*** Opening of Information supplied ***

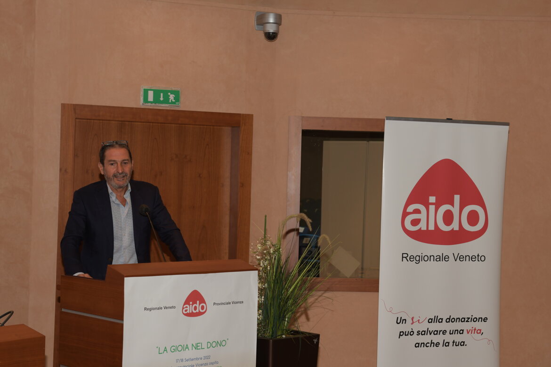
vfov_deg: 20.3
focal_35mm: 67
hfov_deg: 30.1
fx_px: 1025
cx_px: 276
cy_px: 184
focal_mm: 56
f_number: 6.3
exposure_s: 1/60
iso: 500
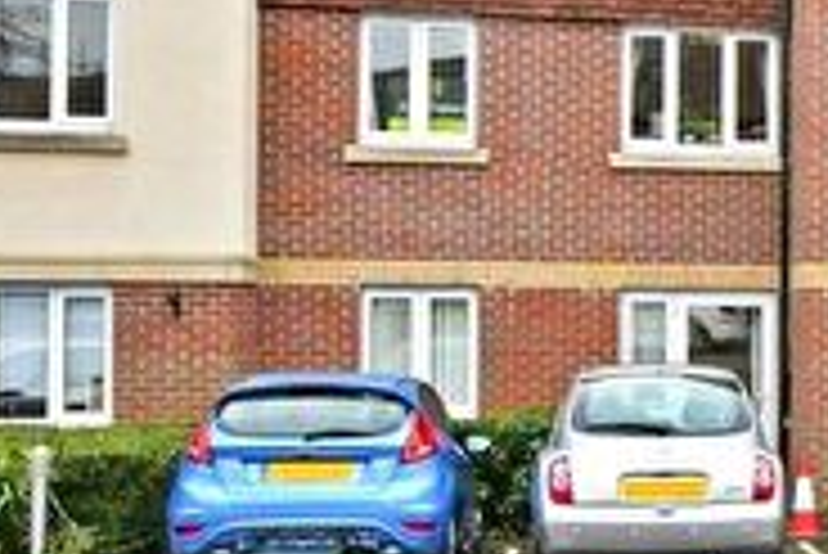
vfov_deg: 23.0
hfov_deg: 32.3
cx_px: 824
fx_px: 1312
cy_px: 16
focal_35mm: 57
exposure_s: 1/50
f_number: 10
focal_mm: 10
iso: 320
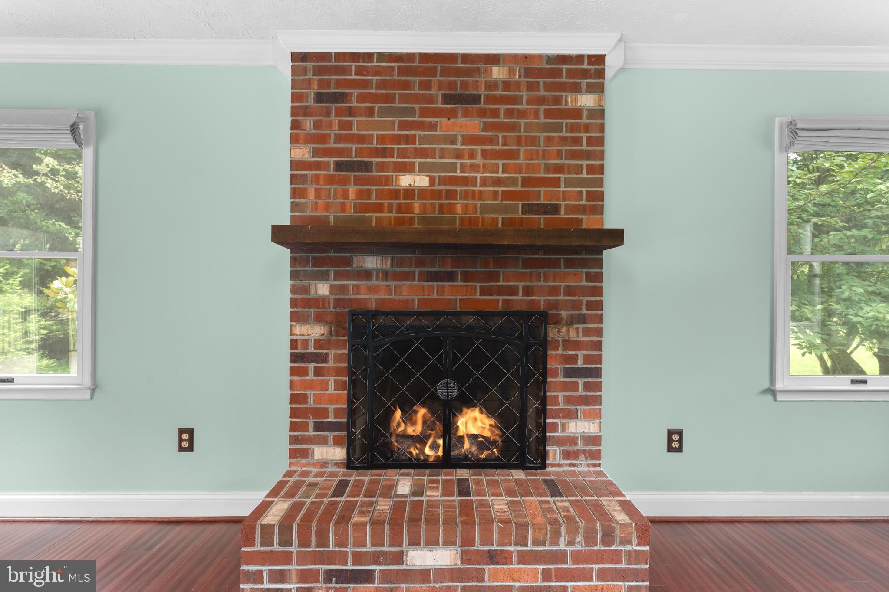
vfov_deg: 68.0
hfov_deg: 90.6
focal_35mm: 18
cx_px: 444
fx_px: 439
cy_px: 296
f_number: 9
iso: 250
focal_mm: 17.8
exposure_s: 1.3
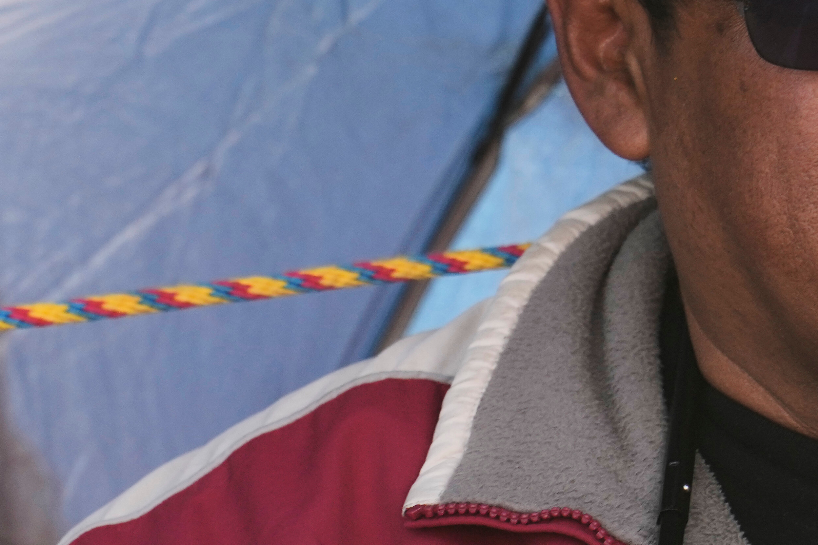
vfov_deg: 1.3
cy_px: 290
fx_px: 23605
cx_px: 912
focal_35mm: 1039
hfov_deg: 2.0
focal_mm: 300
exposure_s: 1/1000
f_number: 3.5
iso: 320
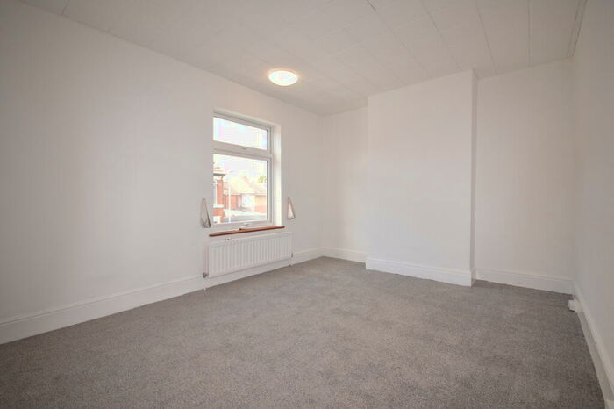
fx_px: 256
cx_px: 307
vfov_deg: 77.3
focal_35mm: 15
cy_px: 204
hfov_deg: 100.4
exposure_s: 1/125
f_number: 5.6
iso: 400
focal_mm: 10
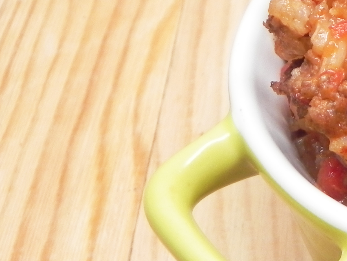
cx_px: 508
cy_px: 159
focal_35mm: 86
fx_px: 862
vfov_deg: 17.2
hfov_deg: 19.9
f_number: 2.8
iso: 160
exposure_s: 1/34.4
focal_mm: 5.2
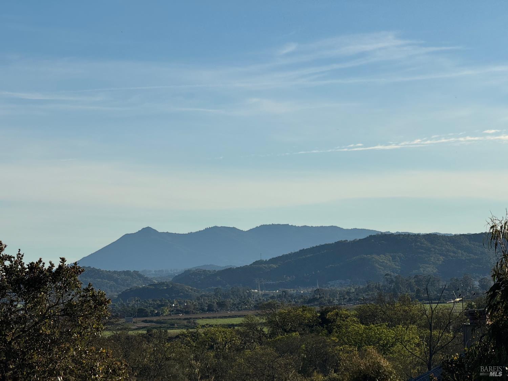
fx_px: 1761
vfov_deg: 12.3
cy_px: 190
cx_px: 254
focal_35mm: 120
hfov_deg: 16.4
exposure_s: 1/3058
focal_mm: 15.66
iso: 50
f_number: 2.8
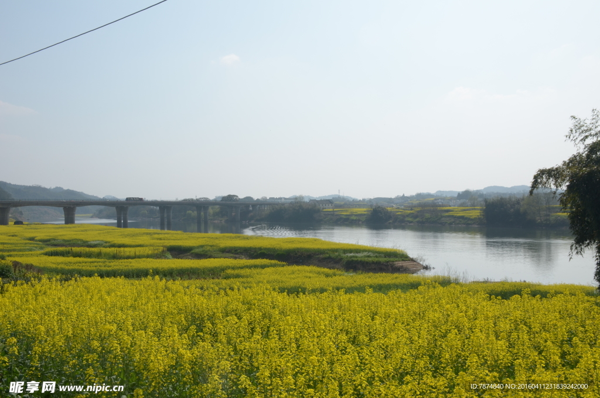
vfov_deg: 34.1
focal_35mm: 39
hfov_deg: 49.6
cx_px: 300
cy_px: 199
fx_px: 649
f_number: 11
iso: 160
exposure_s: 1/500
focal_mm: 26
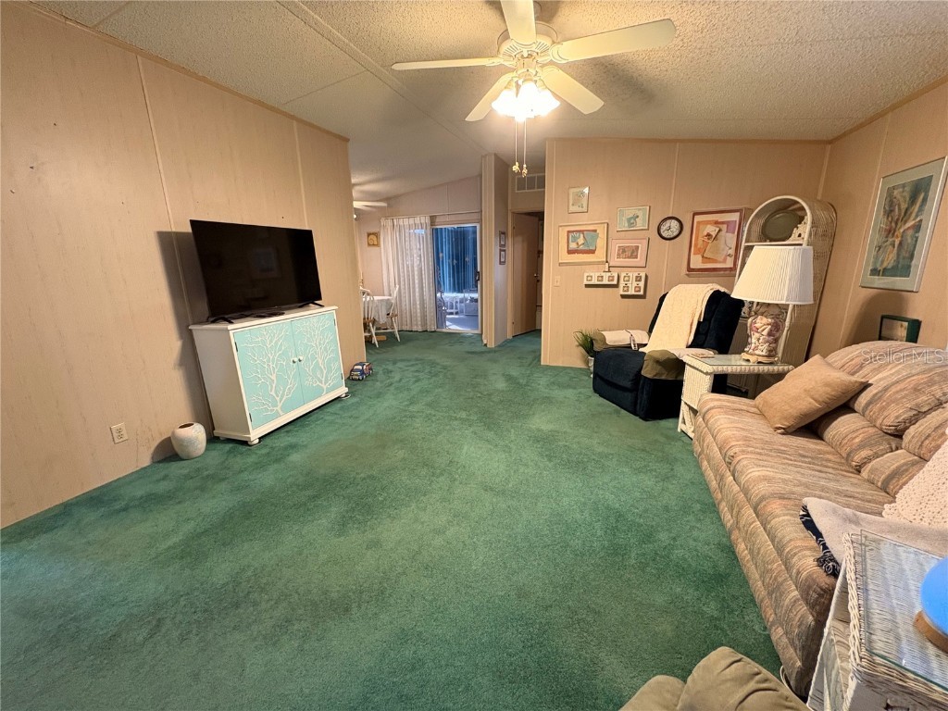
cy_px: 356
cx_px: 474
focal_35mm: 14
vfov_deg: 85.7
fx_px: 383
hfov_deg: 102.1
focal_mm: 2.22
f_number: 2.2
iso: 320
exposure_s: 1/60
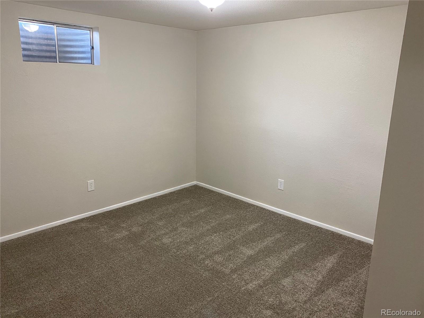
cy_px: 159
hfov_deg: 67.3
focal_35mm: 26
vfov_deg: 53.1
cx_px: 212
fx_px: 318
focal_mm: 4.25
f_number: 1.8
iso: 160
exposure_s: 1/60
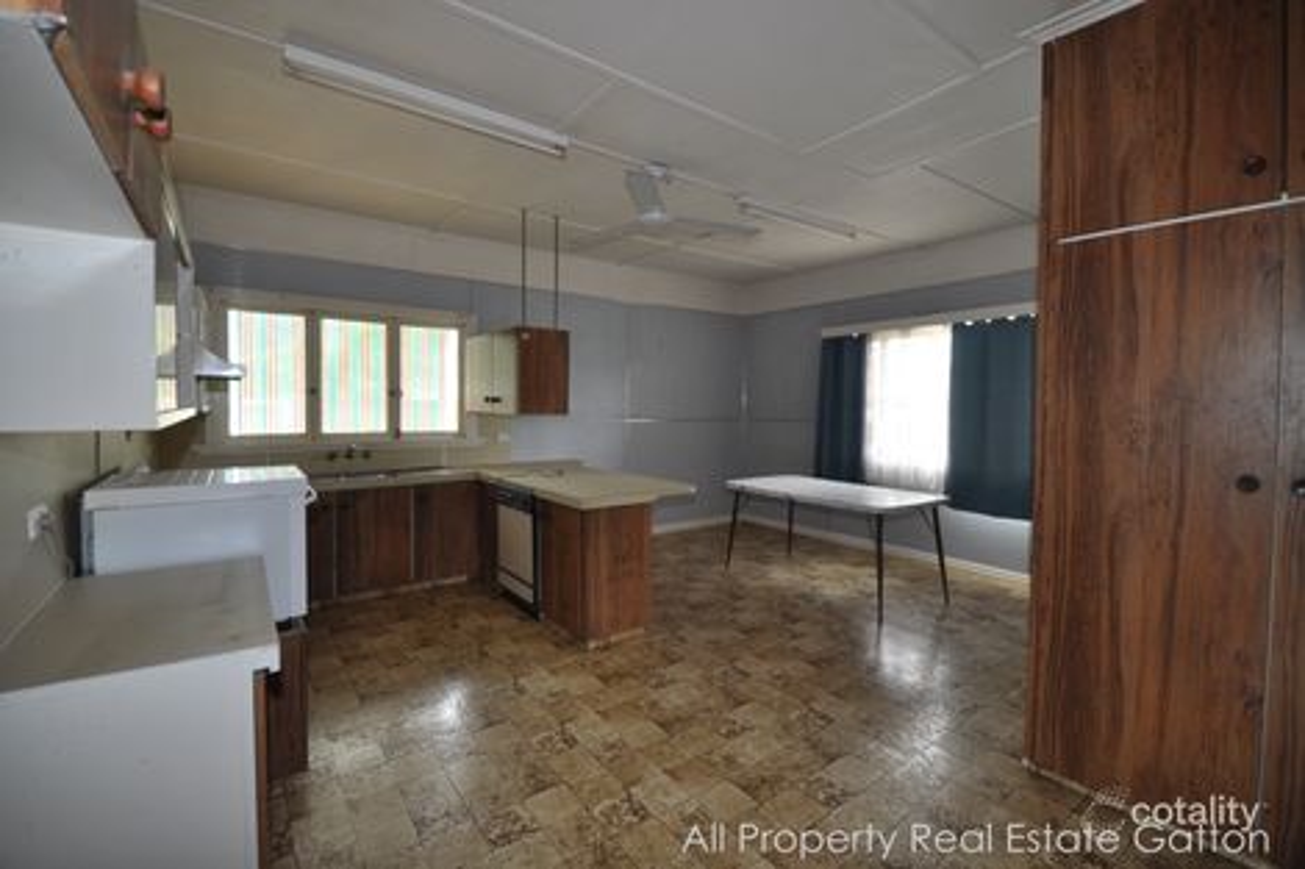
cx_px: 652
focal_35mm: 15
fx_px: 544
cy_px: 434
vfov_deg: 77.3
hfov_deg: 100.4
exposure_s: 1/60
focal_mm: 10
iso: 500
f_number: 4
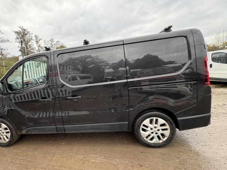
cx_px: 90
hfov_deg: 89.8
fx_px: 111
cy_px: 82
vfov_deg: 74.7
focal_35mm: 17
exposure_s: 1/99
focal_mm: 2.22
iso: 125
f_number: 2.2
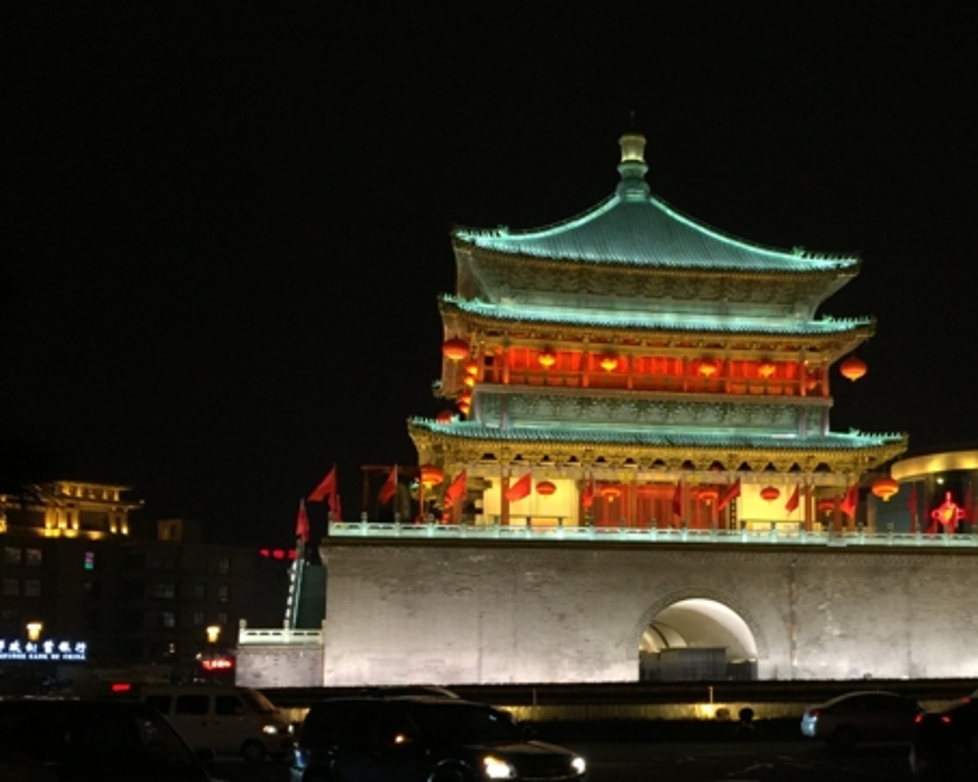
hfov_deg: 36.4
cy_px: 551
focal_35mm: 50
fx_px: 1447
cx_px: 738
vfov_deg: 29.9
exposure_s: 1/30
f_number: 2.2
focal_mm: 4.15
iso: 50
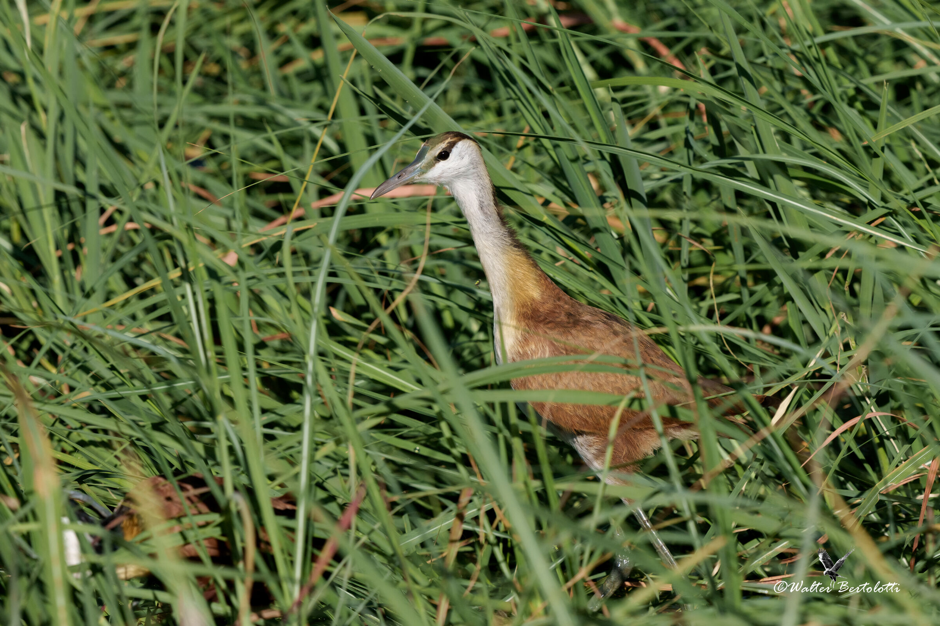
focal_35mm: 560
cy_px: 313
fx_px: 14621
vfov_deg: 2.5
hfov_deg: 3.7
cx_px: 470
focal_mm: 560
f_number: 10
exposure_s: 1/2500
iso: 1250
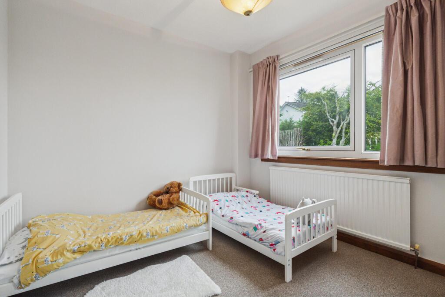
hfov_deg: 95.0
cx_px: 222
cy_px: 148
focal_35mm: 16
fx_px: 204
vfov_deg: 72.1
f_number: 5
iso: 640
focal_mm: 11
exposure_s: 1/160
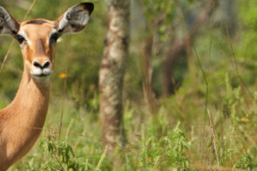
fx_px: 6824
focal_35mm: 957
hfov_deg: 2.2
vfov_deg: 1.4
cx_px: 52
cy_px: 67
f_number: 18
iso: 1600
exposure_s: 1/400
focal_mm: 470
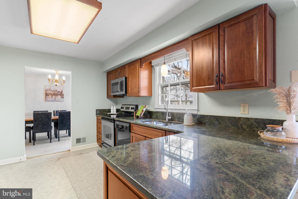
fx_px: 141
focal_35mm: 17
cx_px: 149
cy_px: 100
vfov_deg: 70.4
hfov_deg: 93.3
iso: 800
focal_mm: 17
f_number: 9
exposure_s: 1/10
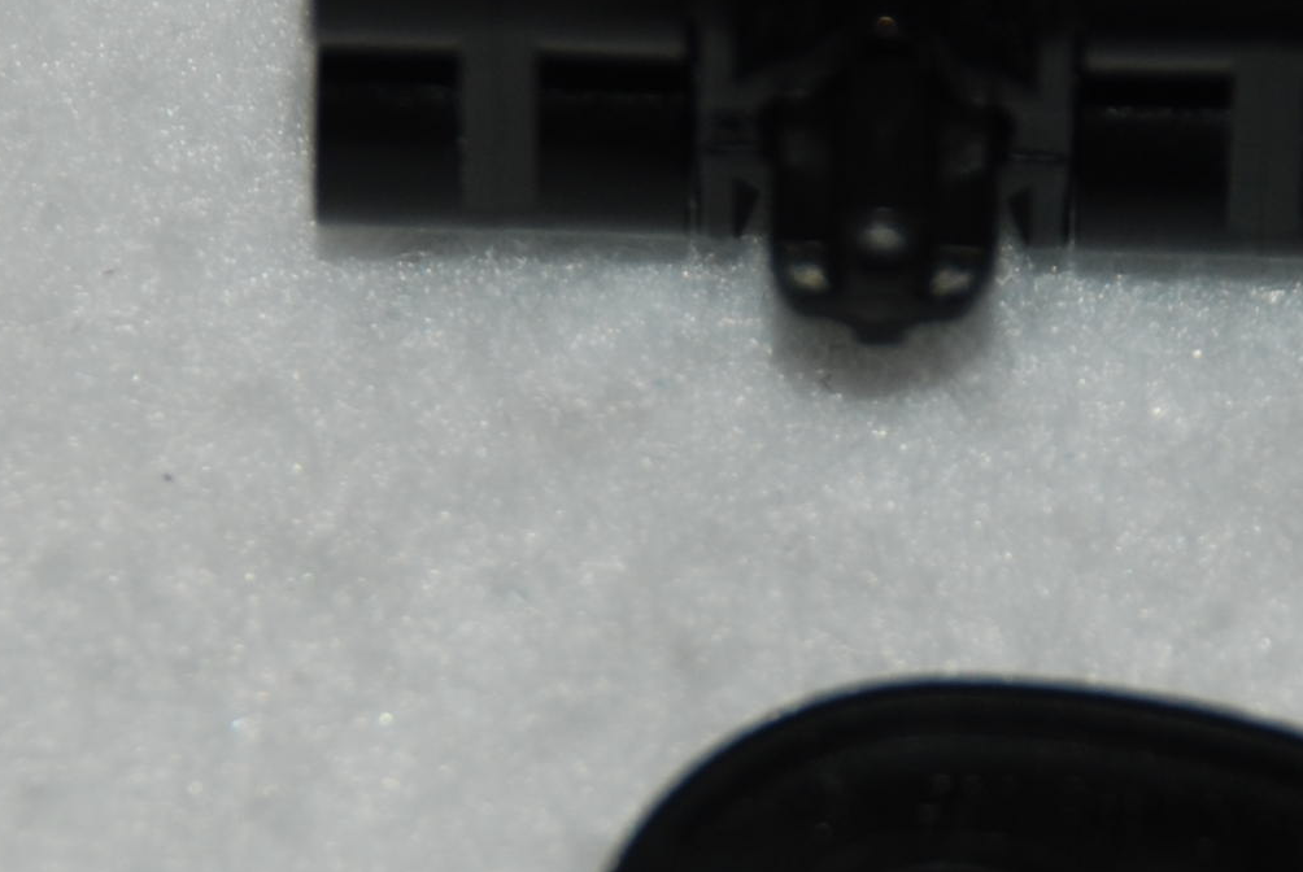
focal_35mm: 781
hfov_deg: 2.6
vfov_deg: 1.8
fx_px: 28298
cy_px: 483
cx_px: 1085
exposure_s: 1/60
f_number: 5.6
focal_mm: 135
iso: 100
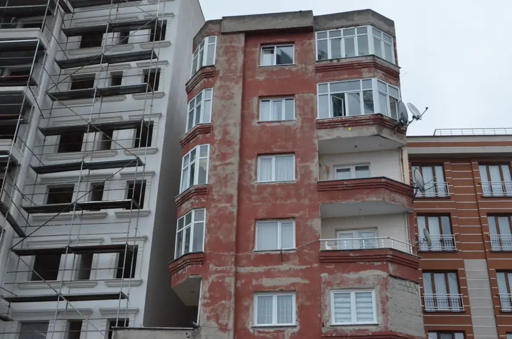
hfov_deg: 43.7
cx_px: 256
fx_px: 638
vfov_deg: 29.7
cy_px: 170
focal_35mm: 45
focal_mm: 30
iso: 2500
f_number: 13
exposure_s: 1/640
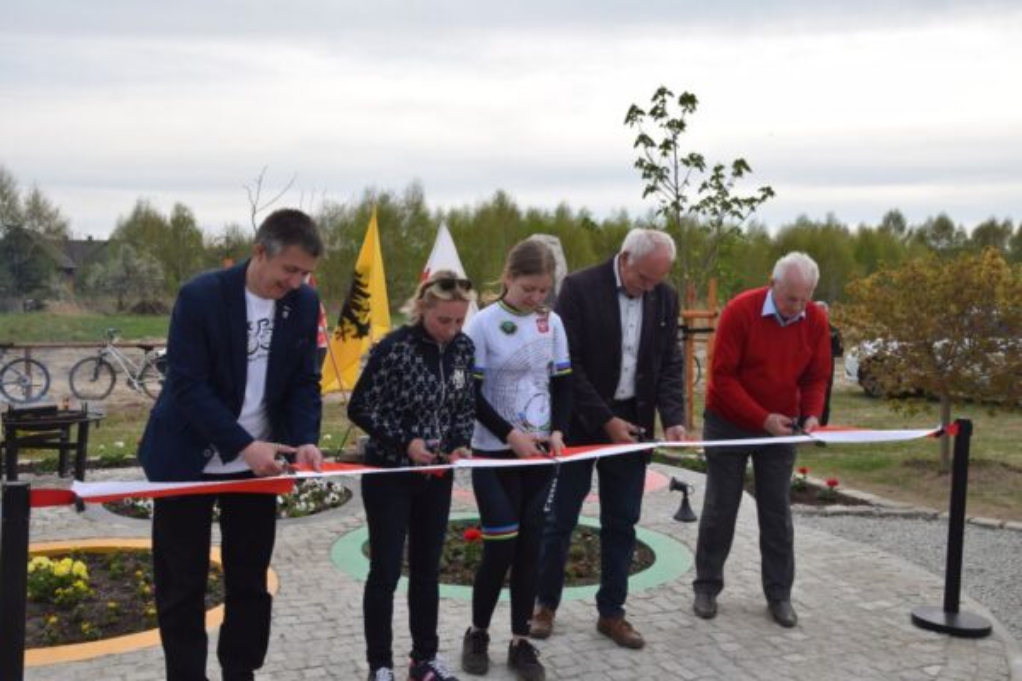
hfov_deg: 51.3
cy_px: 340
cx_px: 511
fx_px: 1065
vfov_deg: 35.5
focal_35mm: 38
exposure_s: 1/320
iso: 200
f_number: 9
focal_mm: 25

*** Close of Information supplied ***

What the exercise asks
Restate word for word the lines that begin at the one containing "hfov_deg: 2.6" and end with the final line of the records. Pictures stay out.

Answer to the problem
hfov_deg: 2.6
vfov_deg: 1.8
fx_px: 28298
cy_px: 483
cx_px: 1085
exposure_s: 1/60
f_number: 5.6
focal_mm: 135
iso: 100
hfov_deg: 43.7
cx_px: 256
fx_px: 638
vfov_deg: 29.7
cy_px: 170
focal_35mm: 45
focal_mm: 30
iso: 2500
f_number: 13
exposure_s: 1/640
hfov_deg: 51.3
cy_px: 340
cx_px: 511
fx_px: 1065
vfov_deg: 35.5
focal_35mm: 38
exposure_s: 1/320
iso: 200
f_number: 9
focal_mm: 25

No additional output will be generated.